At Nizhni Novgorod a butcher, Kosma Minin, organized another rebel army, inspired by Orthodox devotion. He called upon each family to give up a third of its possessions to finance an advance upon the capital; it was done. But the people would follow only a titled leader. Minin invited Prince Dmitri Pozharski to serve as their general. He consented, and the new army marched upon Moscow, fasting and praying. Arrived, they laid siege to the Polish garrison in the Kremlin. It held out till it was reduced to eating rats and men and boiling Greek manuscripts for broth; then (October 22, 1612) it surrendered and fled. That year was long celebrated in Russian memory as the year of liberation, and when, two centuries later, the French were driven from Moscow, the victorious Russians set up in their again incinerated capital a monument to Minin and Pozharski, the butcher and the prince who had set them so heroic an example in 1612.
Pozharski and Prince Dmitri Troubetskoy invited lay and ecclesiastical representatives from all regions of the empire to a council for the election of a new ruler. Various boyar families pulled various wires; finally the Romanovs prevailed; the council chose Michael Romanov, then only fifteen, and the Moscow populace, quickly gathered and quickly coached, acclaimed him Czar (February 21, 1613). The people, having saved the state, humbly returned it to the nobility.
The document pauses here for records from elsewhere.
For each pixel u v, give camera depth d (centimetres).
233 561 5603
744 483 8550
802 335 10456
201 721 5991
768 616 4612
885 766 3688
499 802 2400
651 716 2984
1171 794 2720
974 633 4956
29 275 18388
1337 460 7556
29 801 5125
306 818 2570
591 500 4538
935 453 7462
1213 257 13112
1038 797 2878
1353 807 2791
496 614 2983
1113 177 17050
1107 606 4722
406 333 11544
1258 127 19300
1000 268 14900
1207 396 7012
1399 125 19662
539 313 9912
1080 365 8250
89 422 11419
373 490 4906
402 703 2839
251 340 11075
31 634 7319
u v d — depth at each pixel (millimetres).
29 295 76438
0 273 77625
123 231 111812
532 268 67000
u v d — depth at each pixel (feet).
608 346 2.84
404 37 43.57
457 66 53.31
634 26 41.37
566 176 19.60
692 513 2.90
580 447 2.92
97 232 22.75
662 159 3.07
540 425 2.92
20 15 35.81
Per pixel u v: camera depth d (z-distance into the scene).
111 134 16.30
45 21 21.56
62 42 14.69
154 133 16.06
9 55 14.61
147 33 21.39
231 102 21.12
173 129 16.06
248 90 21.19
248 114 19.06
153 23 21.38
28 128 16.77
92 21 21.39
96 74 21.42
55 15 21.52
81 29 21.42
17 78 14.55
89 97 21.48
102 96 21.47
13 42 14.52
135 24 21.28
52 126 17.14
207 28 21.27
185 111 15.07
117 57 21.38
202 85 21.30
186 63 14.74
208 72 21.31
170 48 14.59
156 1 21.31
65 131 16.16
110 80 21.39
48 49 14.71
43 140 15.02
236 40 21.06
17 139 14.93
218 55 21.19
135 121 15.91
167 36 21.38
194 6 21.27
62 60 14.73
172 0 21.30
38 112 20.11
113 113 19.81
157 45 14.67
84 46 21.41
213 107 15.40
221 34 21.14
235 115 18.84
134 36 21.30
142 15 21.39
The new government suppressed social disorder and revolt, confirmed and extended serfdom, pacified Sweden by ceding Ingria, and signed a fourteen-year truce with Poland. The truce freed from long captivity Michael’s father, Feodor Romanov, whom Boris had forced to become the monk Philaret. Michael made him Patriarch of Moscow, and welcomed him as a councilor so powerful that the people called Philaret “the Second Czar.” Under the combined rule of father and son, despite more uprisings and wars, Russia achieved, after a generation of turmoil, an unsteady and discontented peace. The Time of Troubles (Smutnoe Vremia), which had begun with Boris’ death, ended with Michael’s accession; and this in turn began the Romanov dynasty, which was to rule Russia till 1917.